• **REQUEST**: Continue the PyModulation diff that adds GFSK/GMSK modulation support, starting from the point at which it ends.

## Start TEXT EXTRACT

Adding support to GFSK/GMSK modulation

README.md

@@ -19,7 +19,8 @@
 
 ## Dependencies
 
-* None
+* NumPy
+* SciPy
 
 ## Installing
 

docs/index.rst

@@ -3,18 +3,21 @@
    You can adapt this file completely to your liking, but it should at least
    contain the root `toctree` directive.
 
-Welcome to PyModulation's documentation!
-========================================
+PyModulation Library Documentation
+==================================
 
-.. toctree::
-   :maxdepth: 2
-   :caption: Contents:
+TODO
+
+The project is fully open source and is available in a `GitHub repository <https://github.com/mgm8/pymodulation>`_. All contributions are welcome! If you found a bug, developed a new feature, or want to improve the documentation, there are two ways to do so: open an issue describing the suggested modification, or by opening a pull request. More information are available in the `CONTRIBUTING file <https://github.com/mgm8/pymodulation/blob/main/CONTRIBUTING.md>`_.
 
+Any questions or suggestions can also be addressed to Gabriel Mariano Marcelino <`gabriel.mm8@gmail.com <mailto:gabriel.mm8@gmail.com>`_>.
 
+Contents
+========
 
-Indices and tables
-==================
+.. toctree::
+   :maxdepth: 2
 
-* :ref:`genindex`
-* :ref:`modindex`
-* :ref:`search`
+   overview
+   modulations
+   usage

docs/modulations.rst

@@ -0,0 +1,17 @@
+***********
+Modulations
+***********
+
+GFSK
+====
+
+Gaussian Frequency Shift Keying (GFSK) is a modulation technique derived from Frequency Shift Keying (FSK), where digital data is transmitted by shifting the carrier frequency between discrete values. Unlike traditional FSK, GFSK applies a Gaussian filter to the baseband pulses before modulation, which smooths the phase transitions and reduces spectral bandwidth. This filtering minimizes abrupt frequency changes, resulting in a more compact power spectrum and reduced interference with adjacent channels. GFSK is particularly advantageous in wireless communication systems where efficient bandwidth utilization and low power consumption are critical.

## End TEXT EXTRACT
## Start DATASET

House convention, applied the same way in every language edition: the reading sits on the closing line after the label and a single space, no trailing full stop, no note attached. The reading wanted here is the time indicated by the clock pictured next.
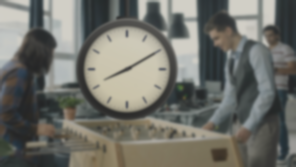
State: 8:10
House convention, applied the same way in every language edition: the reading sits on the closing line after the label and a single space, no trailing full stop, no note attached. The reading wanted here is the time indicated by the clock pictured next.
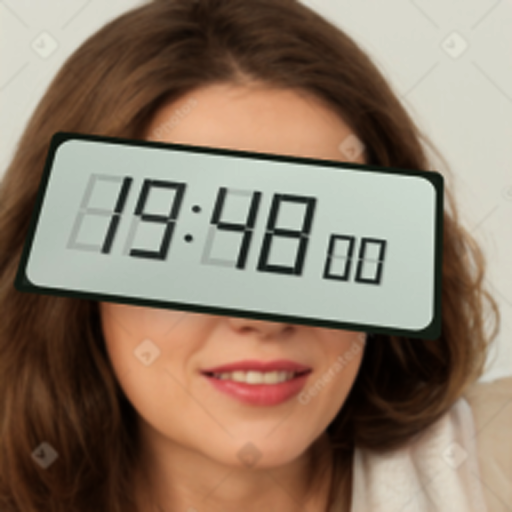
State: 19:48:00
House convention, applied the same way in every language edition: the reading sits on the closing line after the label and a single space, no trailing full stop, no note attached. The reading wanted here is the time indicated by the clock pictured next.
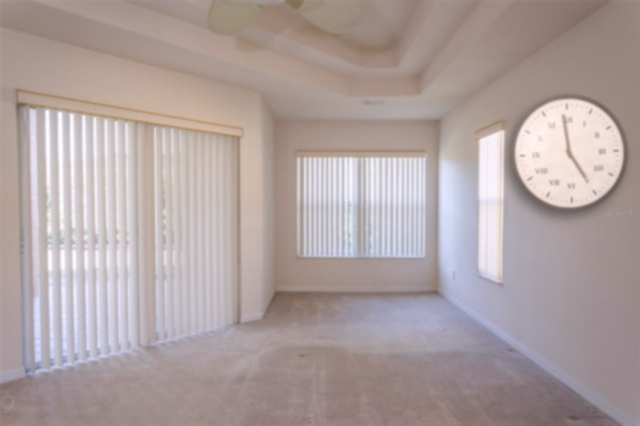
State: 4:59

## End DATASET
## Start DATASET

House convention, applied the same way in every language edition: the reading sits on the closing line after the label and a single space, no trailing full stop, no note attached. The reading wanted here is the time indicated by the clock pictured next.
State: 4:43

## End DATASET

• **RESPONSE TO THE EXERCISE**:
+
+One of the most notable applications of GFSK is in Bluetooth technology, where it is used for its robustness and spectral efficiency. The Gaussian filtering helps mitigate intersymbol interference (ISI) and improves performance in noisy environments. Additionally, GFSK supports both coherent and non-coherent detection, offering flexibility in receiver design. Its constant envelope property ensures efficient power amplifier operation, making it suitable for battery-powered devices. Overall, GFSK strikes a balance between simplicity, spectral efficiency, and reliability, making it a popular choice for short-range wireless communication systems.
+
+GMSK
+====
+
+Gaussian Minimum Shift Keying (GMSK) is a continuous-phase modulation scheme derived from Frequency Shift Keying (FSK), where the digital signal is filtered using a Gaussian filter before modulation. This filtering smooths the phase transitions, resulting in a nearly constant envelope and significantly reduced spectral sidelobes compared to traditional FSK. The key feature of GMSK is its ability to achieve high spectral efficiency while maintaining low out-of-band emissions, making it ideal for bandwidth-constrained wireless systems.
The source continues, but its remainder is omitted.